In the case The Albezero [19771 AC 774 (HL), a shipment of oil belonging to one company was transferred to company during its voyage from South America to Europe. Both companies were entirely owned by the same ‘parent’ company. After the transfer of ownership, the ship sank and the cargo was lost. When the first company tried to claim for the loss, the ship owners argued that the second company was the true owner of the oil and it could not claim because the limitation period on such claims had expired. Therefore neither company could claim. Roskill LJ: ‘each company in a group of companies … is a separate legal entity possessed of separate legal rights and liabilities that the rights of one company in a group cannot be exercised by another company in that group even though the ultimate benefit of the exercise of those rights would [be] to the same person or corporate body’.
However, in other cases, the courts have adopted a more liberal view.
In the case DHN food Distributors Ltd v. Tower Hamlets London Borough Council  1 WLR 852 (CA), OHN was a parent company, owning two subsidiaries. One of the Companies owned a plot of land from which the other company ran a fleet of lorries to deliver goods for DHN. On the compulsory purchase of the land, the question arose as to which company could claim for disruption to its business. Although these were separate companies they could be regarded as a ‘single economic entity’. Denning MR: ‘This group is virtually the same as a partnership in which all the three companies are partners. They should not be treated separately so as to be defeated on a technical point.’
The key factors in determining whether the companies were a ‘single economic entity’ were: 1. the degree of control which the parent company exercised over the activities of the subsidiary company (evidenced by the companies having the same board of
directors). 2. the complete ownership of all of the shares in the subsidiary company by the parent company.

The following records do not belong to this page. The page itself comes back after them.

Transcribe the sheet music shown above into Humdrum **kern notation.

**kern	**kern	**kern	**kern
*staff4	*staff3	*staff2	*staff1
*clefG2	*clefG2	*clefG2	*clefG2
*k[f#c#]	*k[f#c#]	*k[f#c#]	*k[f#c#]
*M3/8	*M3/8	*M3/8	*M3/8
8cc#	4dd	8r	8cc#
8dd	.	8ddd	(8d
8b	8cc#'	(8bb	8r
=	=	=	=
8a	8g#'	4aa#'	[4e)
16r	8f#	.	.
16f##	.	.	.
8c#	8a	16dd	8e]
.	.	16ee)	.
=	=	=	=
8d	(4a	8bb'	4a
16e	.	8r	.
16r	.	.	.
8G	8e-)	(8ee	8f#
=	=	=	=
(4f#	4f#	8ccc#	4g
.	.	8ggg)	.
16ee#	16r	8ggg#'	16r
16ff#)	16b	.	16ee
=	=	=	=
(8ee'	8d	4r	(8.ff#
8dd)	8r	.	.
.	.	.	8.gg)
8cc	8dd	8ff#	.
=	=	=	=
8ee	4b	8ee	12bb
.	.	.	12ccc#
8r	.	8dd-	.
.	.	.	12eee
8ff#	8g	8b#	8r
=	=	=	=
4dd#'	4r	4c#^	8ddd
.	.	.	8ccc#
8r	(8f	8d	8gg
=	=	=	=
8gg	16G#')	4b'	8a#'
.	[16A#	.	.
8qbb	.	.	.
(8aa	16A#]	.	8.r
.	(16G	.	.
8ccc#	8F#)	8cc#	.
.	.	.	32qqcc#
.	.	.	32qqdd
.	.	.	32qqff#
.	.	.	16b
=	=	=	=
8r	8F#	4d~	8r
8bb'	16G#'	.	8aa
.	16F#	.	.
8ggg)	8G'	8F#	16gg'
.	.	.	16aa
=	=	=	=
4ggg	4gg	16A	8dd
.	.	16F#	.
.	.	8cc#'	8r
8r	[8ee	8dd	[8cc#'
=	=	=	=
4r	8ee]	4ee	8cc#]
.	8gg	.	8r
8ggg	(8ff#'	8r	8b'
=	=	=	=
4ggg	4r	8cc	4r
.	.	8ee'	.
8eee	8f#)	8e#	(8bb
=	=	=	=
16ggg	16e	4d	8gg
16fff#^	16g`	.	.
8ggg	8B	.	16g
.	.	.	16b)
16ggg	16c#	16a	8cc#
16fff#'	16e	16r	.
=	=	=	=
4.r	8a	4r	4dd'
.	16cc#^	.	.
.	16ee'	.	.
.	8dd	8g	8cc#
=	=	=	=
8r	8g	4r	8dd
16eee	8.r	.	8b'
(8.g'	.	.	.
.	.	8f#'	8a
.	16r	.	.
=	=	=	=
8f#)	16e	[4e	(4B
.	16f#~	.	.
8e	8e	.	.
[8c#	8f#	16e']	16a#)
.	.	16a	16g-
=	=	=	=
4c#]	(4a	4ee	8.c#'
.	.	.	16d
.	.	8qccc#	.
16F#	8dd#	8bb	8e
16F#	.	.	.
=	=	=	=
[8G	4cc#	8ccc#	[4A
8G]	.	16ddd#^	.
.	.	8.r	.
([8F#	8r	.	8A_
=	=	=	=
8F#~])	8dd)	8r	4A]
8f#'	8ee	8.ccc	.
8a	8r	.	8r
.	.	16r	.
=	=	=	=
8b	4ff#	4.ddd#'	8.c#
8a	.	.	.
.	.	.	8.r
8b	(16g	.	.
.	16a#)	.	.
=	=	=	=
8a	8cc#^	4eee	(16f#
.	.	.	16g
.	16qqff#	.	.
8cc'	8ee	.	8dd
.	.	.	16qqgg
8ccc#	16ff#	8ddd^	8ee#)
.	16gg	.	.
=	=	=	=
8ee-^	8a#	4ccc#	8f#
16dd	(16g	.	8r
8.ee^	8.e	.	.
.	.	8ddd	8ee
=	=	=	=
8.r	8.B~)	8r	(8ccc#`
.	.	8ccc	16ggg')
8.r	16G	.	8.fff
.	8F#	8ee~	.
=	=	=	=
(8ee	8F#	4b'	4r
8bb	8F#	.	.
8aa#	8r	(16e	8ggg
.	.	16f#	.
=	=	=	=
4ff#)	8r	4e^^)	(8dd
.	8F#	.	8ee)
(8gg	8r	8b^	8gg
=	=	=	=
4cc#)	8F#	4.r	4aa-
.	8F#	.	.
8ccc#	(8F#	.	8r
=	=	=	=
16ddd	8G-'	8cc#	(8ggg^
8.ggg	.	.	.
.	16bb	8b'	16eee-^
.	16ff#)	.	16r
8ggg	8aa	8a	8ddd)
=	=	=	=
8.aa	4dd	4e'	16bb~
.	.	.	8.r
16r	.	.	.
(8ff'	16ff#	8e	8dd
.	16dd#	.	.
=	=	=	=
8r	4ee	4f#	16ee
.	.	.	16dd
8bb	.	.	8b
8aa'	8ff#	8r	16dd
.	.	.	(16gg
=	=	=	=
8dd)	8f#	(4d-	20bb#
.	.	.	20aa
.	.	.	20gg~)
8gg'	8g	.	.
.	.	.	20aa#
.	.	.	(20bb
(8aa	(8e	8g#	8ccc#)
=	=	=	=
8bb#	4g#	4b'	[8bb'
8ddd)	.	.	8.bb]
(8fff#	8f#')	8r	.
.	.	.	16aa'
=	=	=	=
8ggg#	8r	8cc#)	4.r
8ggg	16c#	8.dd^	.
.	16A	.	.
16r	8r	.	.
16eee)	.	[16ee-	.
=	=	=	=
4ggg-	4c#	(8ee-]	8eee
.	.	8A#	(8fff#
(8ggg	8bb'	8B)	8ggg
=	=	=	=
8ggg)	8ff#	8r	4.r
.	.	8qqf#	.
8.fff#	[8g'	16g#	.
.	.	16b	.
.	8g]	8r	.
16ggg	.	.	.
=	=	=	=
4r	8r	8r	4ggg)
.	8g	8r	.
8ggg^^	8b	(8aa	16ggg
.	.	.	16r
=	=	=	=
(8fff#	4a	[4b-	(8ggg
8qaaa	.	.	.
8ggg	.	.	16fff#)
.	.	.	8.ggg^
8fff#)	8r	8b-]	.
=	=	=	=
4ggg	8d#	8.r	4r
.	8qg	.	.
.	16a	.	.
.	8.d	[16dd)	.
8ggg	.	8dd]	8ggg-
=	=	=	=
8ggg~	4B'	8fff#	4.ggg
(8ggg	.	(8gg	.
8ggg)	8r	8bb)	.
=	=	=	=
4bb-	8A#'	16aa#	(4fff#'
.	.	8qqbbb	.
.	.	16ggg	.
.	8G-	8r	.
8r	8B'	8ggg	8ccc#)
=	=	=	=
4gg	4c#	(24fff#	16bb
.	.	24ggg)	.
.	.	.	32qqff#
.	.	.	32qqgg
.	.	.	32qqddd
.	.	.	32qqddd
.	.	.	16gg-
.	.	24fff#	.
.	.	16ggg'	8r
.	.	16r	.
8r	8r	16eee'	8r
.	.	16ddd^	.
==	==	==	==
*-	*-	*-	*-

In the case Woolfson v. Strathclyde Regional Council  2 EGLR 19 (HL), Limited company ‘A’ carried on a retail business at a shop comprising five premises. Three of the premises were owned by Woolfson and the other two by another limited company ‘B’. Woolfson was the sole director of ‘A’ and owned 999 shares of the 1,000 issued shares of company ‘A’, the remaining share being owned by his wife. Woolfson also owned 20 of the 30 issued shares of company ‘B’, with the other 10 being owned by his wife. When the premises were compulsorily acquired by the local authority, both Woolfson and company ‘B’ jointly sought compensation from the Lands Tribunal which held that they were not entitled to such compensation. Held: as the company which carried on the business had no control whatever over the owners of the land, they could not be regarded as a single economic entity and so the rule in Salomon would apply.
Over time, the liberal approach applied in DHN has been less popular.
In the case Adams v. Cape Industries plc  Ch 433 (CA): An English Company-Cape, mined asbestos which it sold through a subsidiary company in the UK and another in the USA. The US company was sued by a number of former employees for injuries arising from exposure to its asbestos but, as the company had disposed of its assets in the USA, only a successful action against the UK parent company would secure damages for the claimants. The law recognises the creation of subsidiary companies and, even though they are under the control of their parent companies, they will generally be treated as separate legal entities with all the rights and liabilities which would normally attach to separate legal entities.
As a result, ‘lifting the veil’ is to achieve two common features to all of the recognised exceptions:
They are designed to prevent the protection of limited liability being abused to perpetrate fraud or other wrongdoing.
They will only apply to members of the company who actually created the situation.